The Peruvian Corporate Law regulates the incorporation of several types of companies with different features, depending on the type of business to be developed by investors.

The most common companies to establish in Perú are: The Joint Stock Company (a limited liability company which requires a minimum of two shareholders and their shares are represented by certificates or book entries and could be listed on Lima Stock Exchange); Closely Held Corporation (resemble limited liability companies and must have a minimum of two and a maximum of 20 shareholders, but its shares can’t be listed on a Stock Exchange); Public Held Corporation (need more than 750 of shareholders or when more tan 35% of the capital stock belongs to 175 or more shareholders or has the possibility to convert debts into shares, but in all cases the shares must be listed on a Stock Exchange); Limited Liability Company (establish with a minimum of two and maximum of 20 partners, where its paid-in capital is divided into ownership interests, which are accumulative and indivisible).

For foreign investors doing business in the country, there is an additional option to consider which is the alternative to establish a branch.

The establishment of a branch in the country by a non-domiciled company requires a parent company resolution approving the incorporation of a Branch in Perú. According to our Corporate Law, branches are considered as the same legal entity as its parent company.
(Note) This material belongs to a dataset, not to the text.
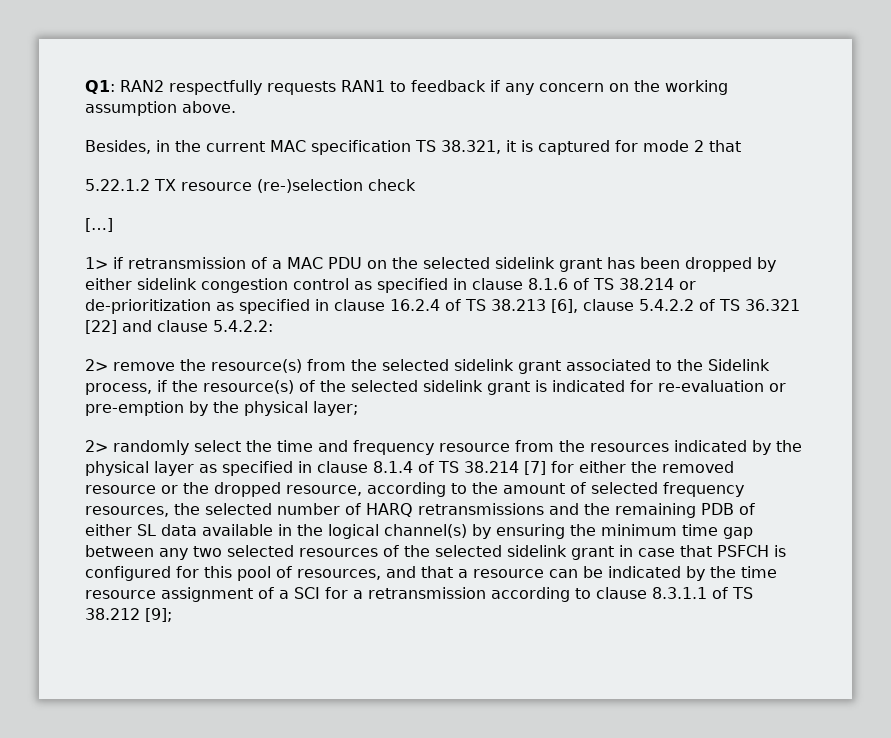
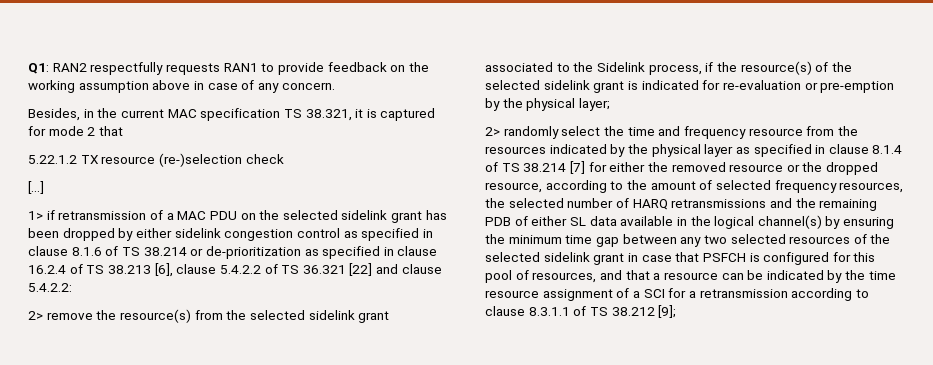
[411,80,728,95] [85,101,236,116] feedback if any concern on the working assumption above. -> [277,62,429,75] [28,80,335,93] provide feedback on the working assumption above in case of any concern.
The corporate resolution to establish the branch in Perú, must be adopted by the competent corporate body of the parent company. This resolution must resolve for the amount of capital or equity allocated to the branch for the development of its activities in the country; the branch’s assigned activities that shall be within the scope of the corporate purpose of the parent company, which must be described expressly and in detail; the place of domicile that the branch will have; the appointment of at least one permanent legal representative in the country; the powers conferred on the legal representative; and finally the statement made by the parent company to submit to the laws of Perú to respond for the obligations contracted by the branch that will establish in the country.

A Branch in Perú is only subject to corporate tax on revenue obtained from Peruvian source of income, or generated by business activities in Peruvian territory. The tax rate is 29.5% and the tax on dividends is 5% is due when the profits are deemed to be distributed, after the application of income tax solely with the annual income tax return, which is filed each year to the National Superintendency of Tax Administration.

In accordance with the General Corporate Law, branches of foreign companies are subject to be converted or transformed into a company in Perú under any of the Corporate entity types mentioned above and stipulated by law in accordance to investors needs.